Si on revient aujourd’hui à cette solution, c’est que les techniques génétiques permettent de piloter plus précisément une hybridation qui mène à des cépages gardant toutes les qualités de goût et d’arôme tout en ayant intégré un ou des gènes de résistance.  » Dès 1974, l’Inra a incorporé par croisement dans la vigne européenne des facteurs de résistance portés par Muscadinia rotundifolia, une espèce cultivée dans le sud-est des Etats-Unis que les chercheurs avaient retenus pour sa résistance totale à l’oïdium et au mildiou et ce malgré les difficultés de l’hybrider avec Vitis vinifera « , poursuit Christian Huygue. Il faut 7 générations de re-croisements successifs pour réaliser l’incorporation des facteurs de résistance sans toucher au patrimoine génétique à l’origine de la qualité des raisins.

 

Entasser les gènes pour contrer les stratégies de contournement du mildiou

 

MULTI-RÉSISTANCE. Cette première génération a cependant un défaut : leur résistance provient d’un gène seulement pour l’oïdium et un pour le mildiou. Ils peuvent donc être plus facilement contournés par les champignons. Il est préférable d’obtenir une multi-résistance grâce à l’action de plusieurs gènes. A partir de 2000, l’Inra s’est attaché à coupler les résistances de la première génération avec des hybrides présentant des formes de résistances des variétés américaines. Les descendances ont ainsi pu obtenir jusqu’à trois gènes de résistance.

 

Les nouveaux cépages obtenus sont aujourd’hui en cours d’inscription aux catalogues des variétés autorisées à être plantées.

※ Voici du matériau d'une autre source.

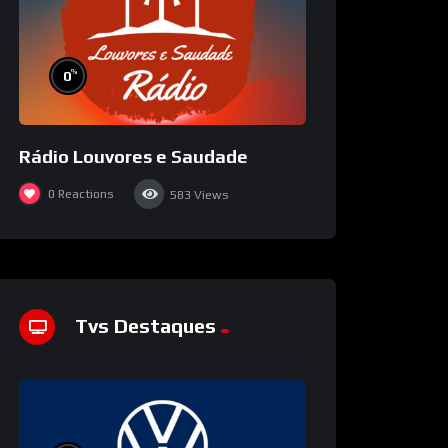
%
0
Rádio Louvores e Saudade
0
Reactions
583
Views
Tvs Destaques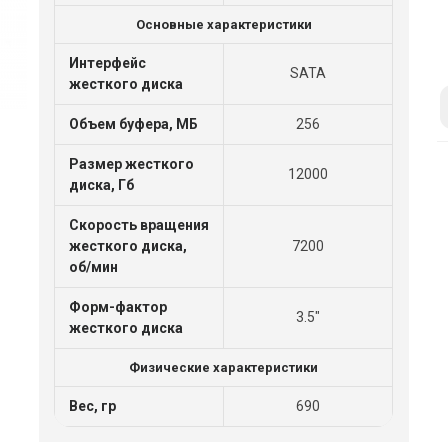
Основные характеристики
Интерфейс
SATA
жесткого диска
Объем буфера, МБ
256
Размер жесткого
12000
диска, Гб
Скорость вращения
жесткого диска,
7200
об/мин
Форм-фактор
3.5"
жесткого диска
Физические характеристики
Вес, гр
690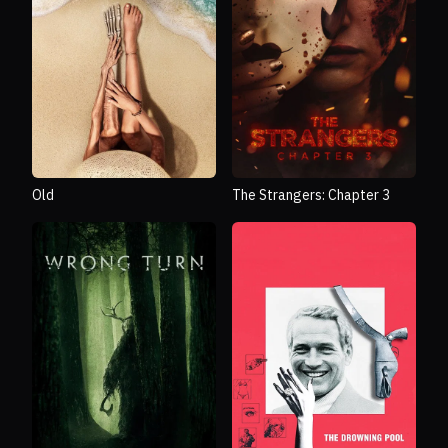
Old
The Strangers: Chapter 3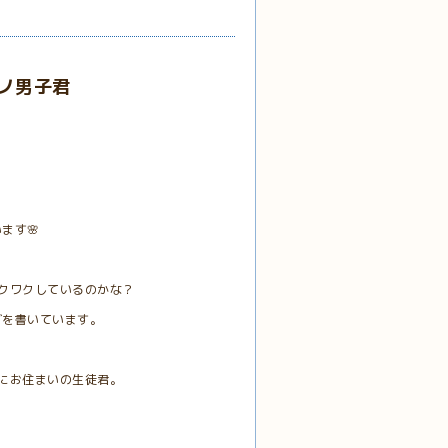
ノ男子君
ます🌸
クワクしているのかな？
グを書いています。
にお住まいの生徒君。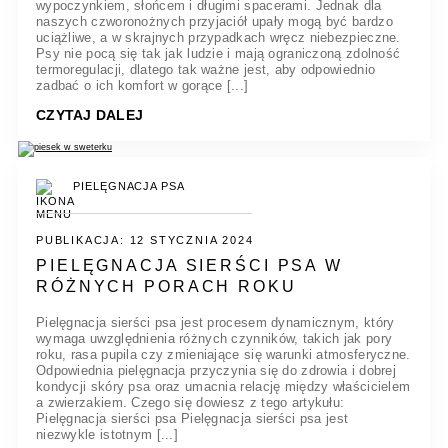
wypoczynkiem, słońcem i długimi spacerami. Jednak dla
naszych czworonożnych przyjaciół upały mogą być bardzo
uciążliwe, a w skrajnych przypadkach wręcz niebezpieczne.
Psy nie pocą się tak jak ludzie i mają ograniczoną zdolność
termoregulacji, dlatego tak ważne jest, aby odpowiednio
zadbać o ich komfort w gorące [...]
CZYTAJ DALEJ
PIELĘGNACJA PSA
PUBLIKACJA: 12 STYCZNIA 2024
PIELĘGNACJA SIERŚCI PSA W
RÓŻNYCH PORACH ROKU
Pielęgnacja sierści psa jest procesem dynamicznym, który
wymaga uwzględnienia różnych czynników, takich jak pory
roku, rasa pupila czy zmieniające się warunki atmosferyczne.
Odpowiednia pielęgnacja przyczynia się do zdrowia i dobrej
kondycji skóry psa oraz umacnia relację między właścicielem
a zwierzakiem. Czego się dowiesz z tego artykułu:
Pielęgnacja sierści psa Pielęgnacja sierści psa jest
niezwykle istotnym [...]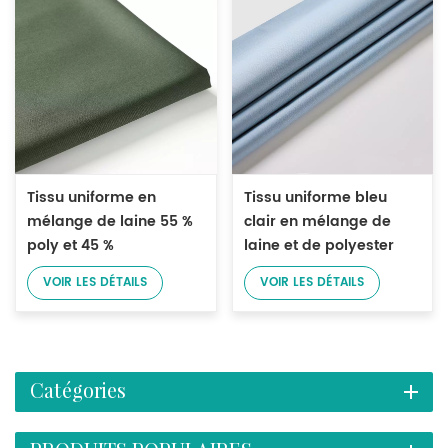
Tissu uniforme en
Tissu uniforme bleu
mélange de laine 55 %
clair en mélange de
poly et 45 %
laine et de polyester
VOIR LES DÉTAILS
VOIR LES DÉTAILS
Catégories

Elles doivent pour cela montrer des qualités de distinction (originalité vis-à-vis des autres variétés) d’homogénéité et de stabilité et démontrer leur « valeur agronomique technologique et environnementale ». Une cinquantaine de variétés viennent d’entrer dans cette démarche réglementaire. Quatre devraient être acceptées fin 2017. Il faut cependant sans attendre préparer les parcelles qui vont permettre de vérifier que les variétés sont bien résistantes et mettre en place le protocole de surveillance. Les gènes de résistance sont en effet si peu nombreux qu’il faut tout mettre en œuvre pour les sauvegarder. « Si nous devions constater une attaque de mildiou sur un cep résistant, il faudrait tout de suite détruire le foyer d’infestation pour éviter que le champignon mutant n’aille contaminer le reste du vignoble, détruisant ainsi tous nos efforts « , prévient Jean-Pierre Van Ruyskensvelde, directeur général de l’Institut français du vin, l’organisme technique qui collabore avec l’Inra sur ce projet.

 

RÉVOLUTION. Si l’on parle aujourd’hui de révolution viticole, c’est pour une double raison. La première, c’est qu’une viticulture sans pesticides devient possible. « On peut espérer une réduction de 80% des traitements « , précise Christian Huygue. La seconde, c’est que pour obtenir ce résultat, il faudra remplacer totalement le vignoble français. Aujourd’hui, Merlot, Cabernet Sauvignon, Pinot noir sont les cépages les plus cultivés mais aussi les plus recherchées par les consommateurs. Dans quelques décennies, les amateurs de vin devront s’habituer à d’autres noms. Il faudra beaucoup de millésimes pour accepter ces changements d’étiquettes.